Pas de place en Sessad pour une fillette handicapée, l’État condamné

Publié le 29 avril 2015 par Franck Seuret
Tribunal administratif de Rouen
Faute de place en Sessad pour Aurore Boutillier, ses parents ont été contraints d’organiser eux-mêmes sa prise en charge par des professionnels spécialisés.

Aurore,douze ans, scolarisée en milieu ordinaire, n’a pas obtenu de place en Service d’éducation spéciale et de soins à domicile (Sessad) pendant un an. L’État vient d’être condamné à l’indemniser, elle et ses parents. Un jugement qui pourrait conforter les actions en justice d’autres parents et enfants confrontés au même problème.

C’est une première mais certainement pas une dernière. Il y a quelques semaines, le Tribunal administratif de Poitiers a condamné l’État à indemniser une jeune fille handicapée et ses parents parce qu’il ne lui avait pas octroyé une place en service d’éducation spéciale et de soins à domicile (Sessad).
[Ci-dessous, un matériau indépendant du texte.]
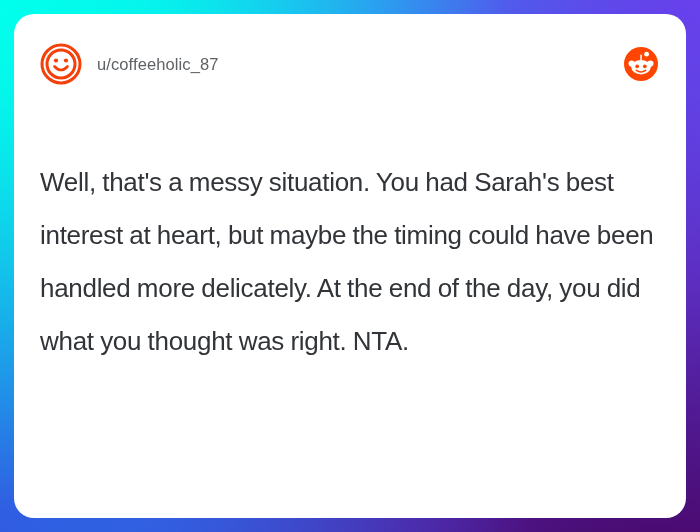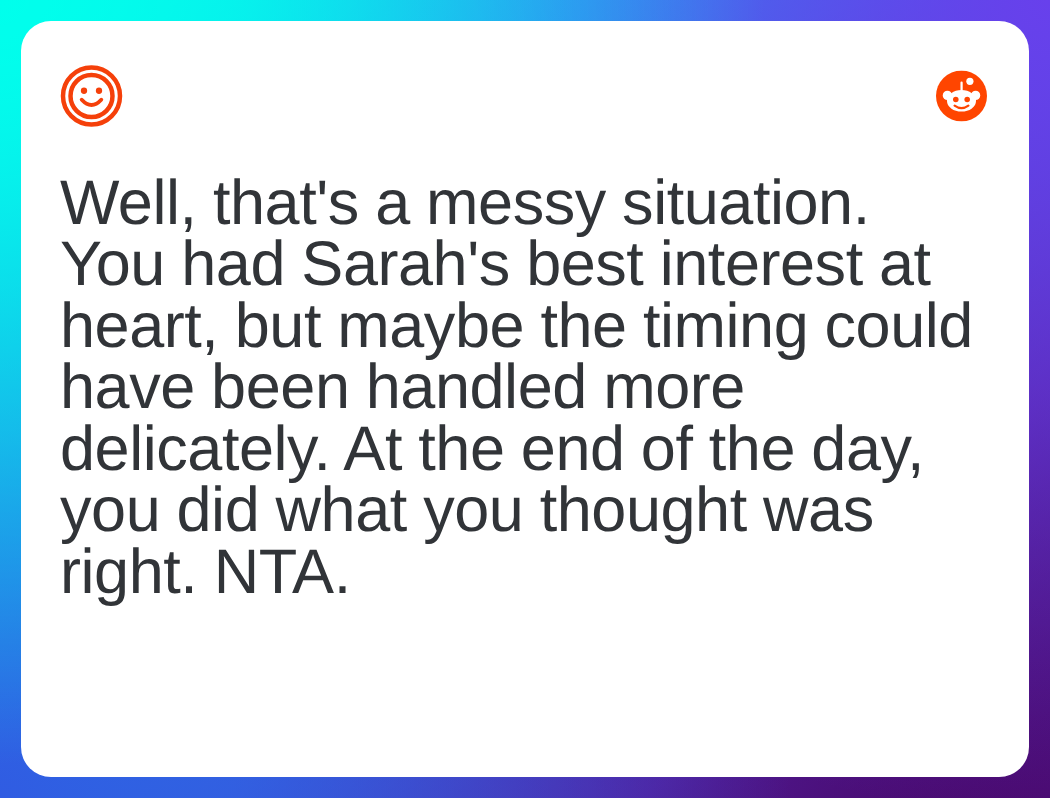--- a/index.html
+++ b/index.html
@@ -103,6 +103,7 @@
         </svg>
       </span>
 
+      <span class="username">u/coffeeholic_87</span>
 
       <span class="brand-logo">
         <svg viewBox="0 0 34 34" width="34" height="34" aria-hidden="true">

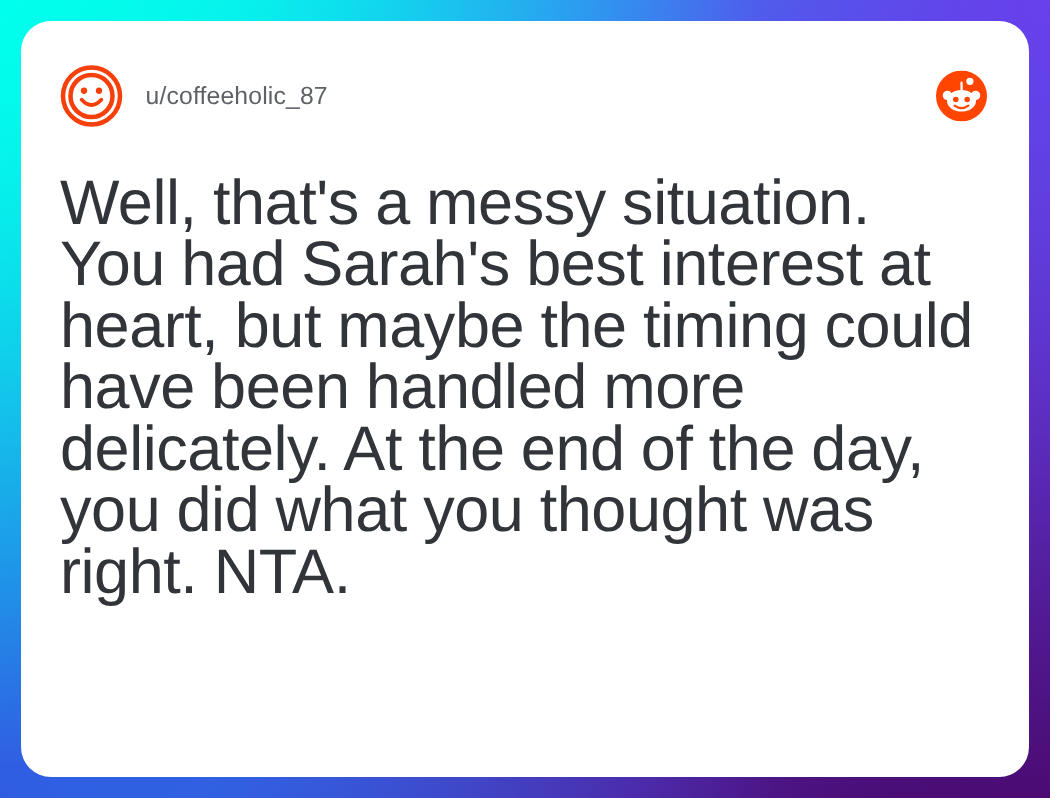--- a/index.html
+++ b/index.html
@@ -74,11 +74,11 @@
 
   
   .post-body {
-    margin-top: 26px;
+    margin-top: 68px;
     padding-right: 6px;
     font-family: "Liberation Sans", sans-serif;
-    font-size: 42px;
-    line-height: 41px;
+    font-size: 26px;
+    line-height: 53px;
     color: #313438;
     letter-spacing: -0.3px;
     word-spacing: -0.5px;

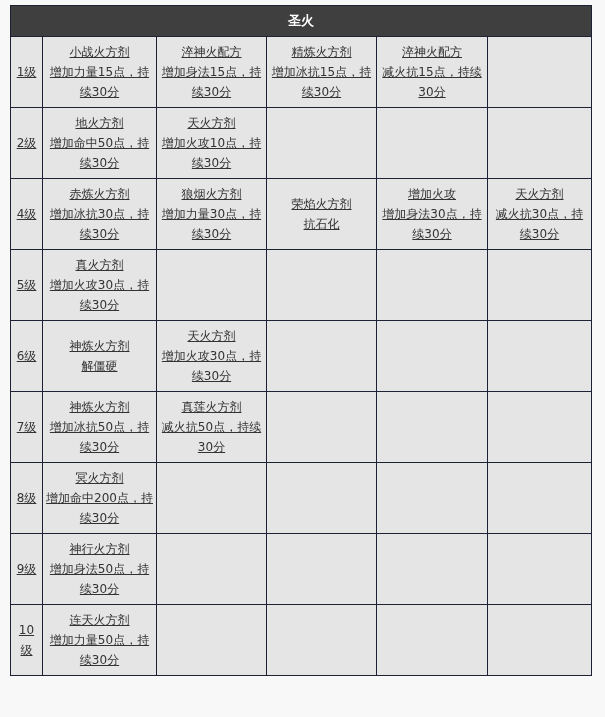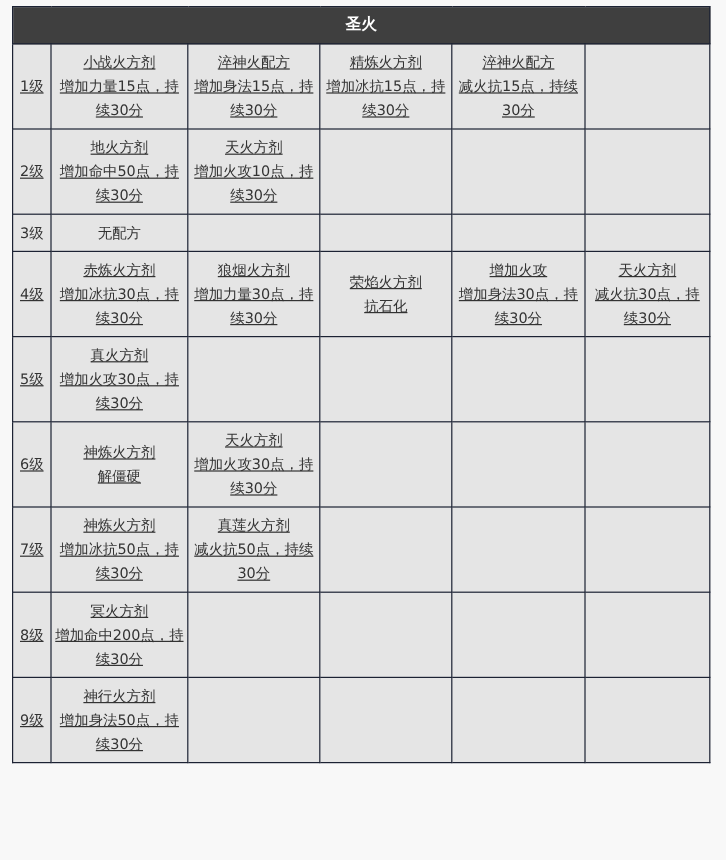--- a/index.html
+++ b/index.html
@@ -93,29 +93,6 @@
           <span class="line"></span>
         </td>
       </tr>
-      <tr class="short">
-        <td class="lvl">3级</td>
-        <td>
-          <span class="line">无配方</span>
-          <span class="line"></span>
-        </td>
-        <td>
-          <span class="line"></span>
-          <span class="line"></span>
-        </td>
-        <td>
-          <span class="line"></span>
-          <span class="line"></span>
-        </td>
-        <td>
-          <span class="line"></span>
-          <span class="line"></span>
-        </td>
-        <td>
-          <span class="line"></span>
-          <span class="line"></span>
-        </td>
-      </tr>
       <tr class="tall">
         <td class="lvl">4级</td>
         <td>

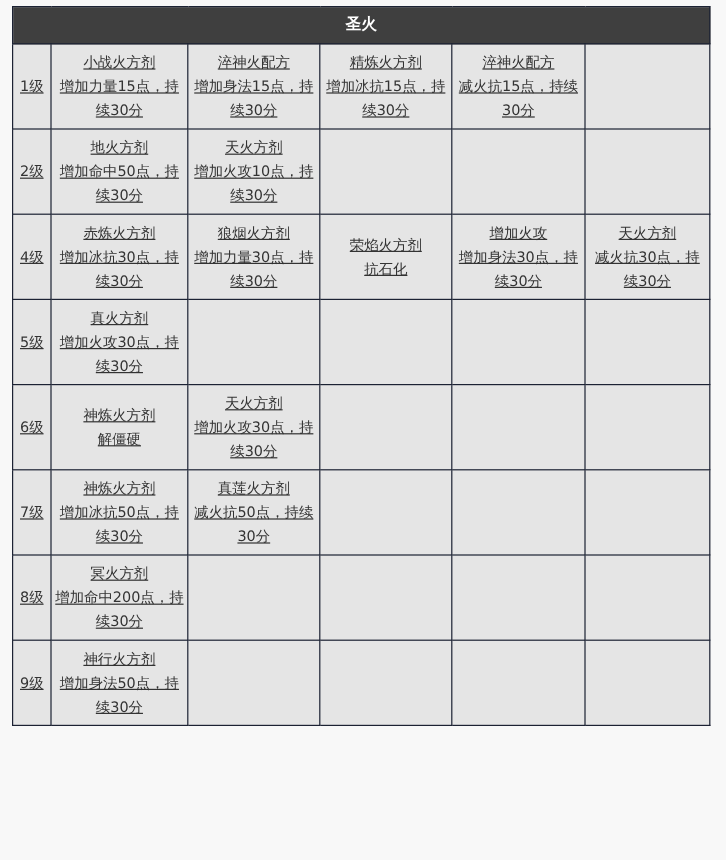--- a/index.html
+++ b/index.html
@@ -231,6 +231,29 @@
           <span class="line"></span>
         </td>
       </tr>
+      <tr class="tall">
+        <td class="lvl">10级</td>
+        <td>
+          <span class="line">连天火方剂</span>
+          <span class="line">增加力量50点，持续30分</span>
+        </td>
+        <td>
+          <span class="line"></span>
+          <span class="line"></span>
+        </td>
+        <td>
+          <span class="line"></span>
+          <span class="line"></span>
+        </td>
+        <td>
+          <span class="line"></span>
+          <span class="line"></span>
+        </td>
+        <td>
+          <span class="line"></span>
+          <span class="line"></span>
+        </td>
+      </tr>
     </tbody>
 </table>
En octobre 2013, un autre tribunal administratif avait également condamné l’État : Amélie, 19 ans, n’avait plus de place en établissement spécialisé depuis sa majorité. « Mais dans cette précédente affaire, il s’agissait de place en établissement pour une jeune femme lourdement handicapée, précise Julie Charpin, responsable droits des personnes et des structures, à l’Association des Paralysés de France. Cette fois, le tribunal se prononce sur une place dans un service : c’est inédit, à ma connaissance. »

Une scolarité en milieu ordinaire menacée

Aurore Boutillier, handicapée moteur, a toujours été scolarisée en milieu ordinaire, à Neuville-de-Poitou (Vienne). « Pour les besoins de sa rééducation motrice », elle se rendait régulièrement au Centre d’action médico-sociale précoce (Camsp). La prise en charge par ce Camsp s’est normalement arrêtée lorsque Aurore a eu six ans, en 2009. La Maison départementale des personnes handicapées (MDPH) de Vienne l’a alors orientée vers un Sessad. Mais aucun service de ce type n’existait à proximité.

Des parents qui refusent une place en IEM

En attendant sa création, la MDPH proposait qu’Aurore soit accueillie dans un Institut d’éducation motrice (IEM). Inacceptable pour ses parents : ils ne souhaitaient pas que leur fille abandonne son cursus scolaire en milieu ordinaire. Ils ont donc été contraints d’organiser eux-mêmes sa prise en charge par plusieurs professionnels spécialisés jusqu’à ce que le Sessad ouvre ses portes en septembre 2010.

La carence d’accueil en Sessad, une faute de l’État

Le tribunal a condamné l’État à verser aux parents et à leur fille, respectivement 2 365,40 € et 4 000 € en réparation des frais engagés et du préjudice moral. Il appuie sa décision du 19 mars 2015 (1) sur le droit à la compensation des conséquences du handicap « garanti à chacun ». De plus, l’enfant handicapé « doit avoir accès, sauf si son état y fait obstacle, (…) au maintien dans un cadre ordinaire de scolarité ». L’État assume la responsabilité d’organiser les services publics de la santé et de l’éducation. Il lui incombe donc de « mettre en œuvre les moyens nécessaires » pour que ces droits soit respectés. « Cette carence en matière d’accueil des enfants handicapés est constitutive d’une faute », a estimé le tribunal.

Un cas qui pourrait faire école

« Cette décision pourrait donner des idées à de nombreux parents d’enfants handicapés, confrontés au même problème », estime Julie Charpin. En Vendée, par exemple, en 2013, 479 enfants n’avaient pas de place dans une structure médico-sociale correspondant à la décision d’orientation de la MDPH, dont 271 en Sessad ! « Nous avons fait remonter ce jugement à l’Agence régionale de santé des Pays de la Loire, précise Stéphanie Ottou, la directrice de la délégation APF de Vendée. Nous comptons bien dupliquer ce genre d’actions en justice autant que nécessaire. » Franck Seuret

(1) À la date de publication de cet article, l’État n’avait pas encore fait appel de ce jugement.